Wednesday, July 04, 2012

Mission Accomplished!

The mainstream news media have done a remarkable job of keeping America ignorant. Ignorance is, after all, the flower bed from which liberalism sprouts.
Forty-five percent of people didn’t know about or were misinformed about the most highly publicized Supreme Court case since — at least — Bush v. Gore in 2000 that dealt with the landmark legislative accomplishment of Obama’s first term in office. That is staggering stuff.


Inside the numbers was — not surprisingly — even more eye-opening. Among 18- to 29-year-olds, one of the electoral pillars on which Obama’s 2008 victory was built, 43 percent didn’t know anything about the court ruling, and other 20 percent thought the court had rejected most of the tenets of the law. That means that roughly two in every three young people didn’t know or were mistaken about what happened Thursday at the court. 
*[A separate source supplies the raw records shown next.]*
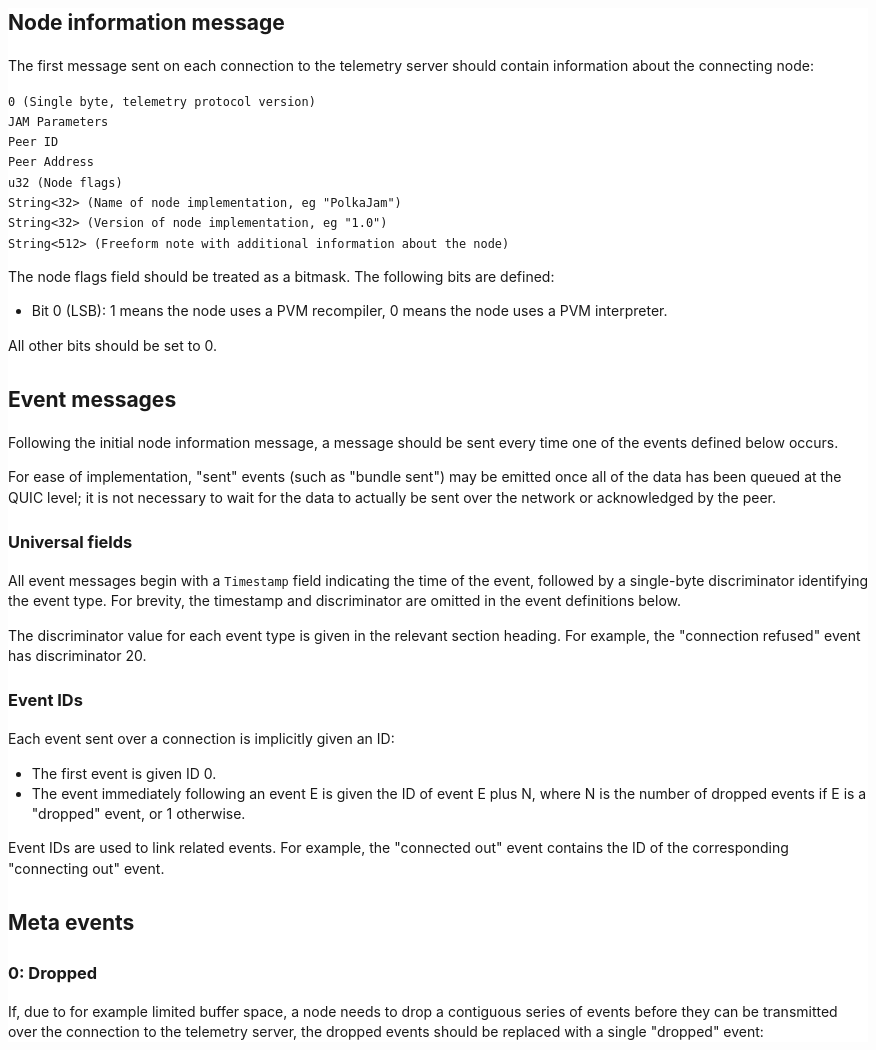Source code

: ## Node information message

The first message sent on each connection to the telemetry server should contain information about
the connecting node:

    0 (Single byte, telemetry protocol version)
    JAM Parameters
    Peer ID
    Peer Address
    u32 (Node flags)
    String<32> (Name of node implementation, eg "PolkaJam")
    String<32> (Version of node implementation, eg "1.0")
    String<512> (Freeform note with additional information about the node)

The node flags field should be treated as a bitmask. The following bits are defined:

- Bit 0 (LSB): 1 means the node uses a PVM recompiler, 0 means the node uses a PVM interpreter.

All other bits should be set to 0.

## Event messages

Following the initial node information message, a message should be sent every time one of the
events defined below occurs.

For ease of implementation, "sent" events (such as "bundle sent") may be emitted once all of the
data has been queued at the QUIC level; it is not necessary to wait for the data to actually be
sent over the network or acknowledged by the peer.

### Universal fields

All event messages begin with a `Timestamp` field indicating the time of the event, followed by a
single-byte discriminator identifying the event type. For brevity, the timestamp and discriminator
are omitted in the event definitions below.

The discriminator value for each event type is given in the relevant section heading. For example,
the "connection refused" event has discriminator 20.

### Event IDs

Each event sent over a connection is implicitly given an ID:

- The first event is given ID 0.
- The event immediately following an event E is given the ID of event E plus N, where N is the
  number of dropped events if E is a "dropped" event, or 1 otherwise.

Event IDs are used to link related events. For example, the "connected out" event contains the ID
of the corresponding "connecting out" event.

## Meta events

### 0: Dropped

If, due to for example limited buffer space, a node needs to drop a contiguous series of events
before they can be transmitted over the connection to the telemetry server, the dropped events
should be replaced with a single "dropped" event:
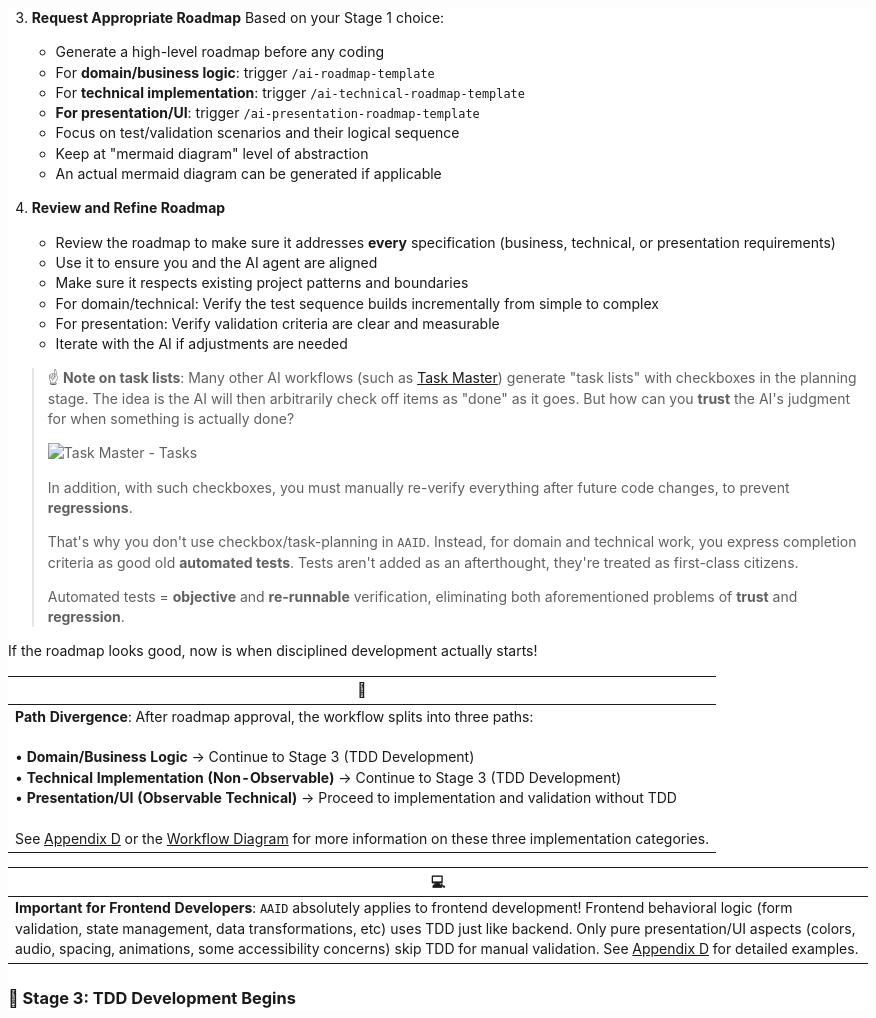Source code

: 3. **Request Appropriate Roadmap**
   Based on your Stage 1 choice:

   - Generate a high-level roadmap before any coding
   - For **domain/business logic**: trigger `/ai-roadmap-template`
   - For **technical implementation**: trigger `/ai-technical-roadmap-template`
   - **For presentation/UI**: trigger `/ai-presentation-roadmap-template`
   - Focus on test/validation scenarios and their logical sequence
   - Keep at "mermaid diagram" level of abstraction
   - An actual mermaid diagram can be generated if applicable

4. **Review and Refine Roadmap**
   - Review the roadmap to make sure it addresses **every** specification (business, technical, or presentation requirements)
   - Use it to ensure you and the AI agent are aligned
   - Make sure it respects existing project patterns and boundaries
   - For domain/technical: Verify the test sequence builds incrementally from simple to complex
   - For presentation: Verify validation criteria are clear and measurable
   - Iterate with the AI if adjustments are needed

> ☝️ **Note on task lists**: Many other AI workflows (such as [Task Master](https://github.com/eyaltoledano/claude-task-master)) generate "task lists" with checkboxes in the planning stage. The idea is the AI will then arbitrarily check off items as "done" as it goes. But how can you **trust** the AI's judgment for when something is actually done?
>
> ![Task Master - Tasks](https://dev-to-uploads.s3.amazonaws.com/uploads/articles/zpebpttmob0s0exbxvju.png)
>
> In addition, with such checkboxes, you must manually re-verify everything after future code changes, to prevent **regressions**.
>
> That's why you don't use checkbox/task-planning in `AAID`. Instead, for domain and technical work, you express completion criteria as good old **automated tests**. Tests aren't added as an afterthought, they're treated as first-class citizens.
>
> Automated tests = **objective** and **re-runnable** verification, eliminating both aforementioned problems of **trust** and **regression**.

If the roadmap looks good, now is when disciplined development actually starts!

| 🔀                                                                                                                                                                                                                                                                                                                                                                                                                                                                                                                                                                                                  |
| --------------------------------------------------------------------------------------------------------------------------------------------------------------------------------------------------------------------------------------------------------------------------------------------------------------------------------------------------------------------------------------------------------------------------------------------------------------------------------------------------------------------------------------------------------------------------------------------------- |
| **Path Divergence**: After roadmap approval, the workflow splits into three paths:<br><br>• **Domain/Business Logic** → Continue to Stage 3 (TDD Development)<br>• **Technical Implementation (Non-Observable)** → Continue to Stage 3 (TDD Development)<br>• **Presentation/UI (Observable Technical)** → Proceed to implementation and validation without TDD<br><br>See [Appendix D](#appendix-d) or the [Workflow Diagram](https://github.com/dawid-dahl-umain/augmented-ai-development/blob/main/aaid-workflow-diagram.mermaid) for more information on these three implementation categories. |

| 💻                                                                                                                                                                                                                                                                                                                                                                                                      |
| ------------------------------------------------------------------------------------------------------------------------------------------------------------------------------------------------------------------------------------------------------------------------------------------------------------------------------------------------------------------------------------------------------- |
| **Important for Frontend Developers**: `AAID` absolutely applies to frontend development! Frontend behavioral logic (form validation, state management, data transformations, etc) uses TDD just like backend. Only pure presentation/UI aspects (colors, audio, spacing, animations, some accessibility concerns) skip TDD for manual validation. See [Appendix D](#appendix-d) for detailed examples. |

<a id="stage-3-tdd-begins"></a>

### 📝 Stage 3: TDD Development Begins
So, that happened. (For a full demographic breakout on who knew what about the court ruling, scroll down in this post.)

What should you take from the Pew poll? That assuming that the electorate is paying close attention to the political goings-on — even when they are so seemingly high profile as the court ruling on health care — is a mistake.

Most people — especially those who are unaffiliated or independent voters — tend to be relatively low information voters. That is, they don’t have all the facts on an issue — and they don’t really care to find them out.